Renumbering PDB files
From Proteopedia
Chemical groups (residues) in atomic coordinate files (PDB files) are numbered. For polymers (protein, DNA, RNA), the amino acid and nucleotide groups are given sequence numbers. For non-polymer groups (hetero groups in PDB terminology), the numbers are arbitrary. The wwPDB allows arbitrary numbering of polymer sequences. See examples at Unusual sequence numbering. Discrepancies in numbering are confusing and frustrating when comparing structures of similar macromolecules.

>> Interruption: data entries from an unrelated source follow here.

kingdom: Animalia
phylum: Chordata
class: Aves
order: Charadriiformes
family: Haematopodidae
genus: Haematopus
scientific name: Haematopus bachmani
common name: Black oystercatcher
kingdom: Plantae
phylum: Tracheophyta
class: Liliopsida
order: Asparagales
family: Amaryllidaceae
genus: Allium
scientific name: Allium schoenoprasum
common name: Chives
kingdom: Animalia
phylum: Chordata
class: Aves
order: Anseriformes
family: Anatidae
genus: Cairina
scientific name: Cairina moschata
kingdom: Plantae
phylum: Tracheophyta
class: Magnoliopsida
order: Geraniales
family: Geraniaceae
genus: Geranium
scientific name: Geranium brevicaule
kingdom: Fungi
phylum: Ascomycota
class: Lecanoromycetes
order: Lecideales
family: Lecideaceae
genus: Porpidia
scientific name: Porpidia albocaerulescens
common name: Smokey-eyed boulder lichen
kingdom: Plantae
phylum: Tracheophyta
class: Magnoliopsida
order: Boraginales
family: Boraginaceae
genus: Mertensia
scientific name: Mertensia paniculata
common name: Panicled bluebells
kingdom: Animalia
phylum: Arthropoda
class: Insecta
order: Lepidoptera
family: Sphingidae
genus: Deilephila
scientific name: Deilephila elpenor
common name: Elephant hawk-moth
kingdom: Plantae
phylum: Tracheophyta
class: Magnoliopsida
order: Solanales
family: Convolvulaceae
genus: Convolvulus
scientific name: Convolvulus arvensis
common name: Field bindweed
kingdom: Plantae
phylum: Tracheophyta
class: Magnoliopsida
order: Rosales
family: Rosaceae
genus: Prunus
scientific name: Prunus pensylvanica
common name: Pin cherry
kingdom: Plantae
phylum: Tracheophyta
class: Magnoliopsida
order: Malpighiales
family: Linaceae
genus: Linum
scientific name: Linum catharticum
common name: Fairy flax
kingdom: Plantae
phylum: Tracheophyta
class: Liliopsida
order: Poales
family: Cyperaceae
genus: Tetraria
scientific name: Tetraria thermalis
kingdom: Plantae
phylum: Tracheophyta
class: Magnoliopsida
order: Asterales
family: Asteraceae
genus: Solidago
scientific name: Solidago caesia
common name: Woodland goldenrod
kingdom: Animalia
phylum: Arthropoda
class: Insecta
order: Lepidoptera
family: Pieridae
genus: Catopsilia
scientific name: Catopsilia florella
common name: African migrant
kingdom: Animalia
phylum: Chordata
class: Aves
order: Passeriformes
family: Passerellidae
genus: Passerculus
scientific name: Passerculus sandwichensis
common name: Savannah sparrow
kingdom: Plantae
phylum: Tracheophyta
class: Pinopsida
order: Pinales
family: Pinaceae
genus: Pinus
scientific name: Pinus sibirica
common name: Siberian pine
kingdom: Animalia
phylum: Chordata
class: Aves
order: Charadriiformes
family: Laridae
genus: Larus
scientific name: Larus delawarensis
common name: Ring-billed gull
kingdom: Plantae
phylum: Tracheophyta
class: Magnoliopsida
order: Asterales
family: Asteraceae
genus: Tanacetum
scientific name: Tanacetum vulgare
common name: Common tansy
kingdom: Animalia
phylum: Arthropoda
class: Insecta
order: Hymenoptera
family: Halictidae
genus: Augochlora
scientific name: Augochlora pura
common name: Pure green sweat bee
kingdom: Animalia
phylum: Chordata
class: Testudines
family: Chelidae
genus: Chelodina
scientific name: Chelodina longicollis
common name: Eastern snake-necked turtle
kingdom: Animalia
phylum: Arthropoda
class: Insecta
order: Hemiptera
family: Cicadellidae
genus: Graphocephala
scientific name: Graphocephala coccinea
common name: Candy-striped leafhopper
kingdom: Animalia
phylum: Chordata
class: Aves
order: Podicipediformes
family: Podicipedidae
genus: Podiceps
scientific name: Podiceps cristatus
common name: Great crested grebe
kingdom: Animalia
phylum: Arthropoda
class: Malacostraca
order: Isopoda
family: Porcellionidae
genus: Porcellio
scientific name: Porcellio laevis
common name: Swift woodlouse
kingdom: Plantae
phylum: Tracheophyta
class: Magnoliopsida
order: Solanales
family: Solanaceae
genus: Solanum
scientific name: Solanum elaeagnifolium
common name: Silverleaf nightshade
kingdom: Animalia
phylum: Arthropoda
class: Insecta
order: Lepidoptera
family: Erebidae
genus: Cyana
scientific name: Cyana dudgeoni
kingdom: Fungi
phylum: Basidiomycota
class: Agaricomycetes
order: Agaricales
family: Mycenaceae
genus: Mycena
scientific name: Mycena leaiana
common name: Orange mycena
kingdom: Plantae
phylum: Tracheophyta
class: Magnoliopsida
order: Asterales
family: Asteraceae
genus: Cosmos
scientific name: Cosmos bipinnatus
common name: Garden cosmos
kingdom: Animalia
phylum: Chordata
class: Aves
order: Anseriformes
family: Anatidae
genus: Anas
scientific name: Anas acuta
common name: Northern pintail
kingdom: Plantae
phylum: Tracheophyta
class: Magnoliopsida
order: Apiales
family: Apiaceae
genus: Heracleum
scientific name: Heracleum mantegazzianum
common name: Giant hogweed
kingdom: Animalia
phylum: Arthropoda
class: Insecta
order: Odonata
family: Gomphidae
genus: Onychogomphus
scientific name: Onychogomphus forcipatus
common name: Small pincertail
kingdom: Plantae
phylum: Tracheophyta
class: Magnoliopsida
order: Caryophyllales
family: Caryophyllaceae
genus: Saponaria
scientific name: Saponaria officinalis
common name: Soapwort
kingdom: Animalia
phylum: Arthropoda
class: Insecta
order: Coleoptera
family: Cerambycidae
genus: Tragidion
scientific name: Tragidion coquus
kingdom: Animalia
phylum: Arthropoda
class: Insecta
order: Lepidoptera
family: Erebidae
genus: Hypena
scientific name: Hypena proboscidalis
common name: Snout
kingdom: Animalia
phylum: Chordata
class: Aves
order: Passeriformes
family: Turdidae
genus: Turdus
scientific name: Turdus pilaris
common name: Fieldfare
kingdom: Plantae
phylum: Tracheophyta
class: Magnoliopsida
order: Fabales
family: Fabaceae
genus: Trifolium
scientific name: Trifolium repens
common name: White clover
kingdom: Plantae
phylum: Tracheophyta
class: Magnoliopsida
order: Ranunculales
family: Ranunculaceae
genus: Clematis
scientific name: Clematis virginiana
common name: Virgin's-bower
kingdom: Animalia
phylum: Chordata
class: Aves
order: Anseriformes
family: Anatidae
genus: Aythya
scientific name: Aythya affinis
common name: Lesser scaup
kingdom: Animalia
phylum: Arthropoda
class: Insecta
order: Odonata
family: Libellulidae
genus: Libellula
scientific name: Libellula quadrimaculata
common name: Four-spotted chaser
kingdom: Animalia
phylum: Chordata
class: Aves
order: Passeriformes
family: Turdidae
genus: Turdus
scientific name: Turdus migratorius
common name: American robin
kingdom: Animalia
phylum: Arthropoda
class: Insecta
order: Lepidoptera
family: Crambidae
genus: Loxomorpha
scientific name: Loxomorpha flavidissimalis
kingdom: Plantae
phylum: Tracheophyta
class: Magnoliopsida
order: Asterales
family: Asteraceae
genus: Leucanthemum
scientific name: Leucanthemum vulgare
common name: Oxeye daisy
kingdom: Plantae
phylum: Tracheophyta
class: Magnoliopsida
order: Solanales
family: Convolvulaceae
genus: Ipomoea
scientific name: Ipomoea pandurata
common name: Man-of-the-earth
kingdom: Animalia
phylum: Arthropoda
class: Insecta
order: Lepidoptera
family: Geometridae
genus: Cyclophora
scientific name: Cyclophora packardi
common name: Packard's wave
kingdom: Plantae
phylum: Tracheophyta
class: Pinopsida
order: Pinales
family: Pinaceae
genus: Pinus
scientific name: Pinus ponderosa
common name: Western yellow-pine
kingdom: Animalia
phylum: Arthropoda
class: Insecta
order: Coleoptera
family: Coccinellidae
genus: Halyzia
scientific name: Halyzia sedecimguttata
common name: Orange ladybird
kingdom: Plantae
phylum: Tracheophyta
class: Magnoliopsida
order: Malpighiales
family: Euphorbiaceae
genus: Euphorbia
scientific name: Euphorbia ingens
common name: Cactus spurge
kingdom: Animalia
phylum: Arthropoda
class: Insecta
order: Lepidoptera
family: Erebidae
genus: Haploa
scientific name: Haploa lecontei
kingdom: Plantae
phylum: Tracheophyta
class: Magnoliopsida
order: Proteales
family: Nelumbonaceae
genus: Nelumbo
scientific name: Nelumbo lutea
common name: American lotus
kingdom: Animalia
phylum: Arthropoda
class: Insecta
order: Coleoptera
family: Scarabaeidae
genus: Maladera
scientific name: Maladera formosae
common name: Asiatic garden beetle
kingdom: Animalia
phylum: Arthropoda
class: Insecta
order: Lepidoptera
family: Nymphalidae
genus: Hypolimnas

One of many examples is comparison of the structures of a bacterial cytochrome, OmcS. 6ef8 and 6nef are cryo-EM structures of the same cytochrome, mature length 407 amino acids (after removal of the N-terminal signal peptide, length 25 amino acids). 6ef8 is numbered 1-407, while the same residues in 6nef are numbered 26-432.
Below are servers that will re-number atomic coordinate files.
PDBrenum
PDBrenum is a server that renumbers atomic coordinate files to match the numberings in the corresponding UniProt entries. PDBrenum will process both PDB file format and mmCIF file format atomic coordinate files.
In the example of 6ef8 vs. 6nef, after processing by PDBrenum, the cytochromes in both files have sequence numbers 26-432, which is very helpful. Unfortunately, the authors listed the hemes (HEC) in different orders in the text of the PDB files, so their numbers still don't match.
PDB Tools Web
PDB Tools Web is a server that has many options for modifying PDB files. The complete list of operations is explained in the Manual. Operations can be applied to selected subsets of residues. Operations can be chained into sequential "pipelines". Operations affecting group numbering:
- pdb_reres: "Renumbers the residues of the PDB file starting from a given number (default 1)."
- pdb_shiftres: "Renumbers the residues of the PDB file by adding/subtracting a given number from the original numbering."
- pdb_gap: "Detects gaps between consecutive residues in the sequence, both by a distance criterion or discontinuous residue numbering. Only applies for protein residues."
- pdb_delinsertion: "Deletes insertion codes in a PDB file, shifting the residue numbering of downstream residues. Allows for picking specific residues too." (For examples with insertion codes, see Unusual sequence numbering.)
Example
6ef8, a cytochrome polymer, has 7 chains of protein with hemes (HEC). Each protein chain is numbered 1-407. To re-number the protein 26-432 (as UniProt does), we need to add 25 to each number. Here is one set of steps:
- Specify 6ef8, and press the Fetch button.
- At the "Main" menu, select pdb_selchain. Press the + button to add this operation to the pipeline.
- Type A in the chain ID slot.
- At the "Main" menu, select pdb_shiftres. Press the + button to add this operation to the pipeline.
- Type 25 in the shift slot.
- At the bottom, check Tidy.
- At the bottom, click the green Run button.
The output is a PDB file containing only chain A, renumbered 26-432. The HEC groups are also renumbered. To avoid renumbering those, you would have to delete them and then cut/paste from the original PDB file using a plain text editor.